> [PROVIDED MATERIAL]

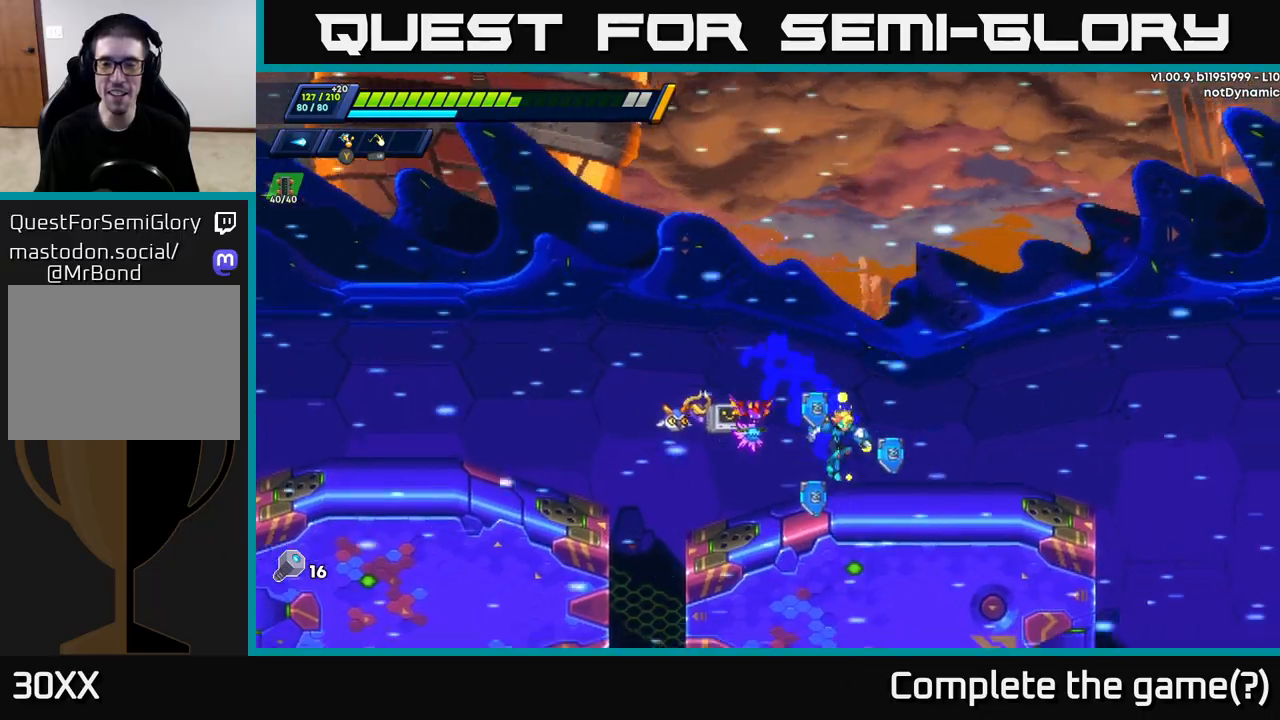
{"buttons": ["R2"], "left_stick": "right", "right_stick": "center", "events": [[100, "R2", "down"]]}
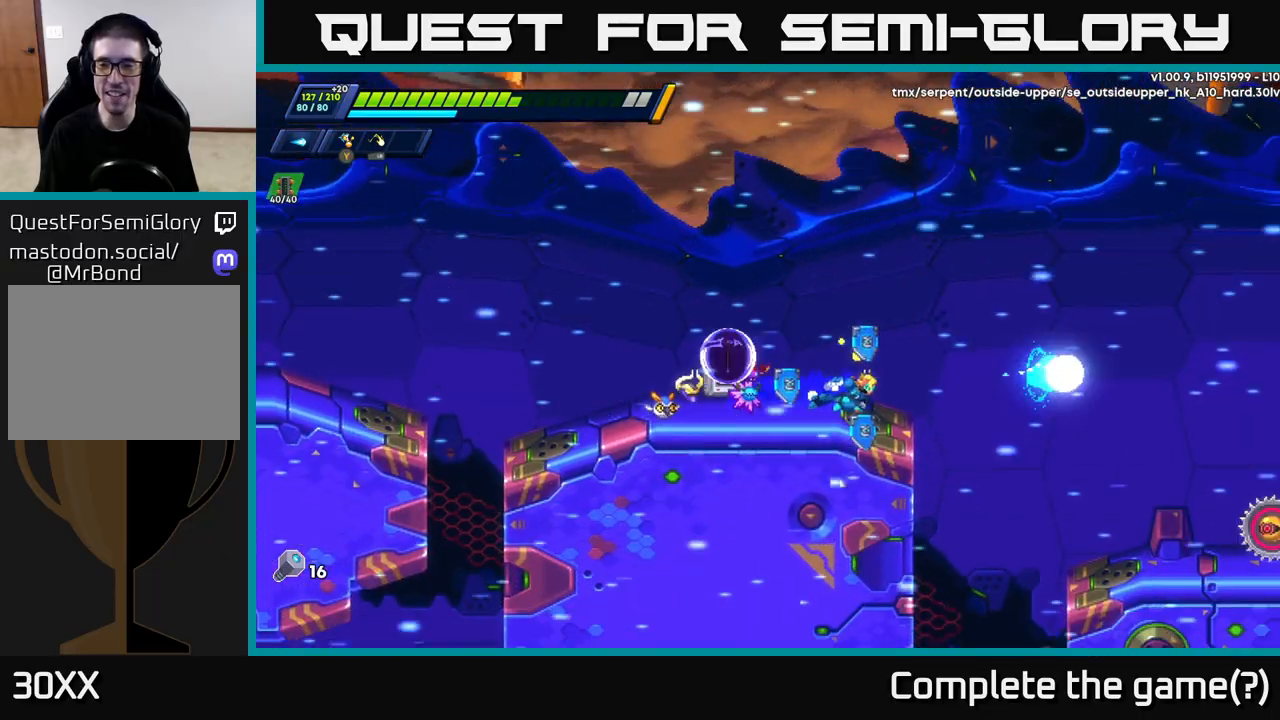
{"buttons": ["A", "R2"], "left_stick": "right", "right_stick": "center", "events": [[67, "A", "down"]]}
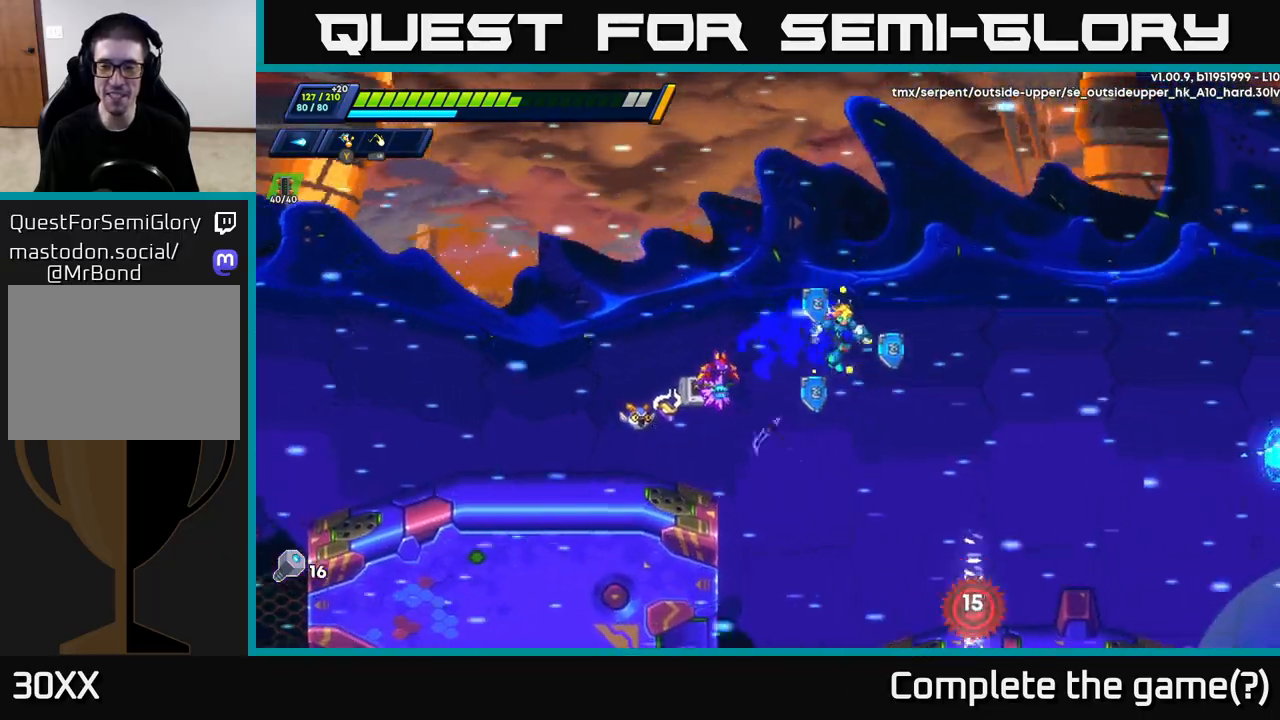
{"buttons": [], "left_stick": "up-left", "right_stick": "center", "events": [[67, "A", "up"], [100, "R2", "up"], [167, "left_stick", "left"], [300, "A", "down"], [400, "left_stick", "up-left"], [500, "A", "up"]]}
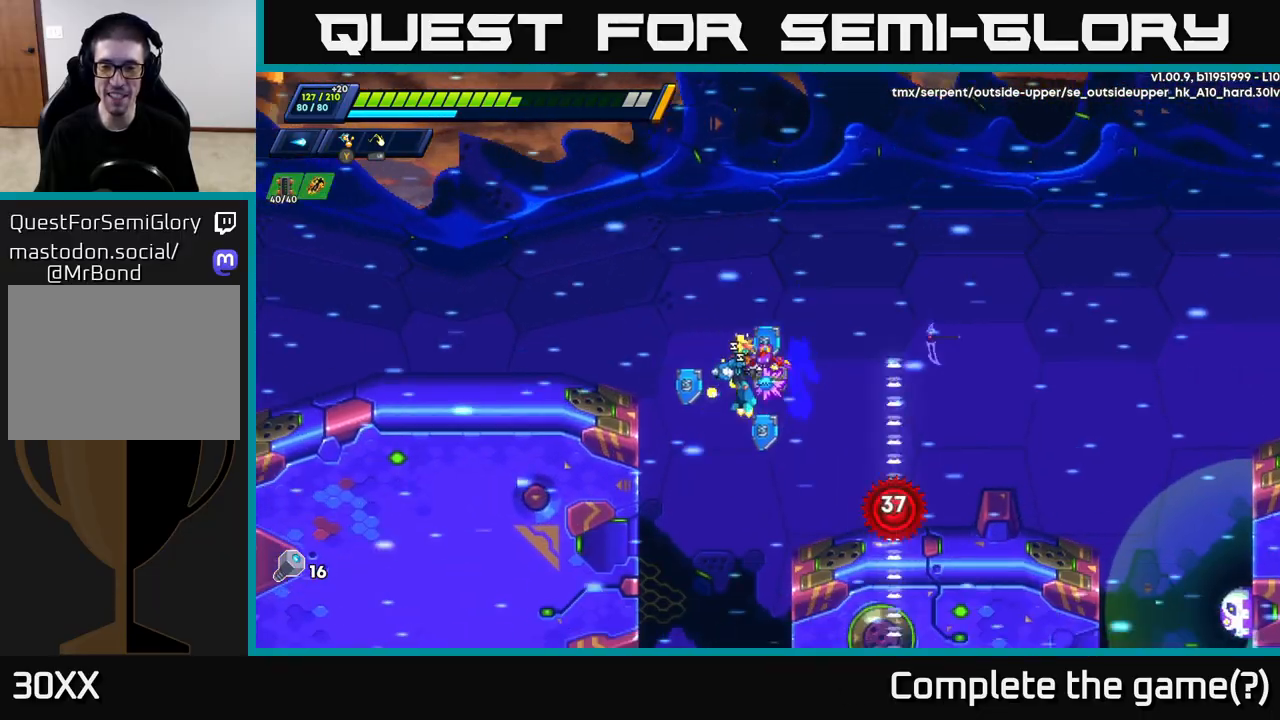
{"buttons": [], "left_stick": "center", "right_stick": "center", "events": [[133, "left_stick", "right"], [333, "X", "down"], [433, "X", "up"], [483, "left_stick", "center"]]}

> [ACTIVITY] Without changing a word, restate the listing above; the pictures stay out.

> [THE ANSWER]
{"buttons": ["R2"], "left_stick": "right", "right_stick": "center", "events": [[100, "R2", "down"]]}
{"buttons": ["A", "R2"], "left_stick": "right", "right_stick": "center", "events": [[67, "A", "down"]]}
{"buttons": [], "left_stick": "up-left", "right_stick": "center", "events": [[67, "A", "up"], [100, "R2", "up"], [167, "left_stick", "left"], [300, "A", "down"], [400, "left_stick", "up-left"], [500, "A", "up"]]}
{"buttons": [], "left_stick": "center", "right_stick": "center", "events": [[133, "left_stick", "right"], [333, "X", "down"], [433, "X", "up"], [483, "left_stick", "center"]]}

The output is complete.